Twitter is good for frequent practice because of the brevity but I try to read the newspaper, which is far and away the most difficult Vietnamese for me. I was translating web page from VietnamWorks but words for recruitment and salary negotiation aren't all that useful when I'm still lacking a lot of more basic ones.
A bunch of us meet a few nights a week at Trung Nguyên at Big C around 6PM, anyone interested in joining? Answer here or if you'd prefer private, at caothien9@yahoo.com.vn.
@Wild_1
Had a look at Pacific class schedule and it seems balanced between English and Vietnamese.
May be you know how it compares to IPS (International Primary School) and AHS (Asian High School) in HCMC?
I was not able to grasp the Vietnamese language and so the communication with my son is very basic, all the remaining family with the obvious exception of my wife speaks only Vietnamese.

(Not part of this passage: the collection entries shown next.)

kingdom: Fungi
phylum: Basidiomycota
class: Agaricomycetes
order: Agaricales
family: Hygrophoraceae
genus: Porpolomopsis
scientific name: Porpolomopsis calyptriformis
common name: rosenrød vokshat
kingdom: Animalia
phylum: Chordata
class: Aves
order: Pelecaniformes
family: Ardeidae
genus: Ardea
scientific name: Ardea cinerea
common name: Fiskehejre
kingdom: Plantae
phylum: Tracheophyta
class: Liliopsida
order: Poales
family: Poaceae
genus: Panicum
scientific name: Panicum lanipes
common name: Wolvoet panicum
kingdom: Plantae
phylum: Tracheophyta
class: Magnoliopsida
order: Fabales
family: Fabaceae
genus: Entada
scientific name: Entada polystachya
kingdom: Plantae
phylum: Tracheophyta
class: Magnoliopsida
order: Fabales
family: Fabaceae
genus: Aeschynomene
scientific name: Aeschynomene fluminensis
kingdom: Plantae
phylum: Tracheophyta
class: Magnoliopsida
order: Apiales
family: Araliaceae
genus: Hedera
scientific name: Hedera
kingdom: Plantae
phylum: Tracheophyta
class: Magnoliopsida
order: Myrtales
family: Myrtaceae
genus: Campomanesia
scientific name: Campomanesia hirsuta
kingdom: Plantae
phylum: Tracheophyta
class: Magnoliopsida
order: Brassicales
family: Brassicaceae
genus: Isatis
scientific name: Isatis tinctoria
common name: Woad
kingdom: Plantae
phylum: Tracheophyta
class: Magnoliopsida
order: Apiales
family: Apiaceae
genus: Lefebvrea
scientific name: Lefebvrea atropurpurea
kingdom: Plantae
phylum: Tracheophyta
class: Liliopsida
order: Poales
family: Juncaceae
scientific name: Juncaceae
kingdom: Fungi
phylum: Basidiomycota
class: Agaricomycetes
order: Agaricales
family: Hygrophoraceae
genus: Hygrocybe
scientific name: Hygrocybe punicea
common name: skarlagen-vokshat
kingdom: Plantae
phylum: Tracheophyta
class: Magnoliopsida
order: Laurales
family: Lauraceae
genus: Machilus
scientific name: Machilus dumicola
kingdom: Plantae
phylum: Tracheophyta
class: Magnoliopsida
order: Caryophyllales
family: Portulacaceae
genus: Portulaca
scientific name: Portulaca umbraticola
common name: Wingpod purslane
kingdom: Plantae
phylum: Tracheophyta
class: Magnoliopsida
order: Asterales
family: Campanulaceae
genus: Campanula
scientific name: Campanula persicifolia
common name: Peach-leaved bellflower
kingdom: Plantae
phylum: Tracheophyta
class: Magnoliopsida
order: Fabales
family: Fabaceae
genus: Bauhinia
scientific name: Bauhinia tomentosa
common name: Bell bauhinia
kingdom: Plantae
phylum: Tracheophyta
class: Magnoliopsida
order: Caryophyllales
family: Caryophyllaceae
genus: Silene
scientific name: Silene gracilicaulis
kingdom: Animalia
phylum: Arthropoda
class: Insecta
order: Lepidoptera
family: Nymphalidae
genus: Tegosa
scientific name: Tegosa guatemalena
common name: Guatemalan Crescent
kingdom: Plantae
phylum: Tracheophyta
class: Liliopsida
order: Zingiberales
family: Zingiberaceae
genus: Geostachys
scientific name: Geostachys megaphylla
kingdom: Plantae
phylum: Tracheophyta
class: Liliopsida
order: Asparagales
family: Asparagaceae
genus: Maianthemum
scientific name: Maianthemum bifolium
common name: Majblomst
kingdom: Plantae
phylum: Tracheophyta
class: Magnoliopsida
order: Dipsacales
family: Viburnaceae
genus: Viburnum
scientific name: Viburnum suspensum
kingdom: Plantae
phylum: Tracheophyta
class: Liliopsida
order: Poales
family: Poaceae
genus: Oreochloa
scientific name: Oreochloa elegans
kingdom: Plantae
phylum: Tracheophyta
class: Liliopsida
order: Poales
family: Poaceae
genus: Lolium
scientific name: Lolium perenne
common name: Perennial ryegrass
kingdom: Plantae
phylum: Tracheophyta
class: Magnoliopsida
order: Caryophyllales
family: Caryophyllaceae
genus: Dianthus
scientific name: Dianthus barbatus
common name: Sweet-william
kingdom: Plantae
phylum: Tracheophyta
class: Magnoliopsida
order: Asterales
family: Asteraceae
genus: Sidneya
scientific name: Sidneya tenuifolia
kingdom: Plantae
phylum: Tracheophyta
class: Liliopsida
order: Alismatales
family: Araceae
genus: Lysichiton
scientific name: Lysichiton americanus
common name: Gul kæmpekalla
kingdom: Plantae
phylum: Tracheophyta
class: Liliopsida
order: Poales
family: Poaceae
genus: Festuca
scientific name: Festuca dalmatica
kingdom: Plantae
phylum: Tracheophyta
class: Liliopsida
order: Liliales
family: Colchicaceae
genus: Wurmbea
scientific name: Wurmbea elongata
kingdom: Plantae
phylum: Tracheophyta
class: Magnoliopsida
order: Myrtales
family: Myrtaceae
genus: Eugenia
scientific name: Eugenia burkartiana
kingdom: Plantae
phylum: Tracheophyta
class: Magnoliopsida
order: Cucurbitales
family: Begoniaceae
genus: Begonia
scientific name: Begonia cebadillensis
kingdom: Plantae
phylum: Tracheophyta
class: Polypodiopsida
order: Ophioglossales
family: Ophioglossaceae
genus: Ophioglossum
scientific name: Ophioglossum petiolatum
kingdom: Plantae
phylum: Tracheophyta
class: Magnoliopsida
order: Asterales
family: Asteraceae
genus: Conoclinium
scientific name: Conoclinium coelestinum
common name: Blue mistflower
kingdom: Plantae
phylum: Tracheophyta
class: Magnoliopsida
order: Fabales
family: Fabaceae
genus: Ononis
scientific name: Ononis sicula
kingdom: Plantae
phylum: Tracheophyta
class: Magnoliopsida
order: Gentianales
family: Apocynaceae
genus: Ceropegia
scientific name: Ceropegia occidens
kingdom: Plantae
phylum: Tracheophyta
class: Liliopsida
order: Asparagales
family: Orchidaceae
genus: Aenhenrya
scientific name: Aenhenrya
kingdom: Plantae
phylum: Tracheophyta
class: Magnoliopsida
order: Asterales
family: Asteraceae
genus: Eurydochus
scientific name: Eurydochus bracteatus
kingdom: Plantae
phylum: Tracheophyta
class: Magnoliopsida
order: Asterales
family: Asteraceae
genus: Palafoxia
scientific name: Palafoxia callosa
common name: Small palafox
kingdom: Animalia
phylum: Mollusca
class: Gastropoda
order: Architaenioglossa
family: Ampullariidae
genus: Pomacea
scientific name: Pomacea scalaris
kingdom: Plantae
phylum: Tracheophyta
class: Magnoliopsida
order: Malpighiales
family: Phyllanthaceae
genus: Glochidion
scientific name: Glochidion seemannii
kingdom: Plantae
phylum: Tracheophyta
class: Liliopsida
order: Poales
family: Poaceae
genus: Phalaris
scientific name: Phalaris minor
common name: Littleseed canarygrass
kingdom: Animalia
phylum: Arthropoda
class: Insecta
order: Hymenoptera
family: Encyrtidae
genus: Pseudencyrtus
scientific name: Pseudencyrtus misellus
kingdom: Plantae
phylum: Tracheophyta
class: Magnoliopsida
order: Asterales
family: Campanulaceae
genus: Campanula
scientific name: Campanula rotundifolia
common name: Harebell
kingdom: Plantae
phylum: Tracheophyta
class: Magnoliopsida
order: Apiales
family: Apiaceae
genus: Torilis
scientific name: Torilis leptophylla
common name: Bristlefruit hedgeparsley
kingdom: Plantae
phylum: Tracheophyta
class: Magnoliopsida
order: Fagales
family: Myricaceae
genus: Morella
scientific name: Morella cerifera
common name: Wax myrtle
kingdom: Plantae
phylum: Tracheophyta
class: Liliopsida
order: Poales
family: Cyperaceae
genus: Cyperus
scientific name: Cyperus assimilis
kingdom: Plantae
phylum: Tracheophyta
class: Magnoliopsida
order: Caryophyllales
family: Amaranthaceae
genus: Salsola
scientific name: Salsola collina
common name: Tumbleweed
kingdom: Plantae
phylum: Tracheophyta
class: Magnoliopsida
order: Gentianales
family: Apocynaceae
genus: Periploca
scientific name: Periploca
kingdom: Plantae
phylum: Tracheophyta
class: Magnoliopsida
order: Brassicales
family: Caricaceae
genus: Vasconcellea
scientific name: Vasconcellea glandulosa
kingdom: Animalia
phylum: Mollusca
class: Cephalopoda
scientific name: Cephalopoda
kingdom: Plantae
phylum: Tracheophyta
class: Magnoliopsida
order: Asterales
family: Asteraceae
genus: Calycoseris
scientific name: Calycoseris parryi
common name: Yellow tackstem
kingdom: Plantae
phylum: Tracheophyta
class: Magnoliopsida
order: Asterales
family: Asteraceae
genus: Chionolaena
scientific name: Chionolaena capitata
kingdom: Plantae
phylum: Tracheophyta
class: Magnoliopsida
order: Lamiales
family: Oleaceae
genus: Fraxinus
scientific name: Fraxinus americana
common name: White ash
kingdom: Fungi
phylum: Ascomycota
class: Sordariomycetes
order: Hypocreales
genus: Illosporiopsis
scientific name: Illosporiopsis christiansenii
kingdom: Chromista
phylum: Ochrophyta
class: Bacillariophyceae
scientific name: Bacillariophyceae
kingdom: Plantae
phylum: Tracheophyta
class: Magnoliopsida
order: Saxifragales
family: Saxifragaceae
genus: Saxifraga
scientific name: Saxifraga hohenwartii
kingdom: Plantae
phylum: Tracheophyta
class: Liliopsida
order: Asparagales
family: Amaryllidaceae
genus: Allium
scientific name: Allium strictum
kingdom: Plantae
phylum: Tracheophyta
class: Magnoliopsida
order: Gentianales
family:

It's fine to me if the school is westerners biased.
Relocating to Can Tho, two quick questions:
1- best district for a child (i.e, parks, safety, low traffic and so on)
2- average cost of renting an unfurnished house of around 150 s.m. (Vietnamese prices as my wife is Vietnamese)
Seamad,
I am not too familiar with the 2 HCMC schools that you mentioned. But, south Vietnam is my kind of place and, within it, Can Tho is my type of area. Subsequently, Pacific would be THE school for my kid.
1) Ninh Kieu is the best place to live in Can Tho. It is the equivalent of District 1, save the traffic and pollution. Cai Rang (south Can Tho) is moving up, but it is still a few years behind.
2) It will depend largely on your ability to negotiate. But for that size, you can expect to pay from 6 to 10 million Dongs/month, in Ninh Kieu District. Elsewhere, you will be looking at 1/2 to 3/4 of that.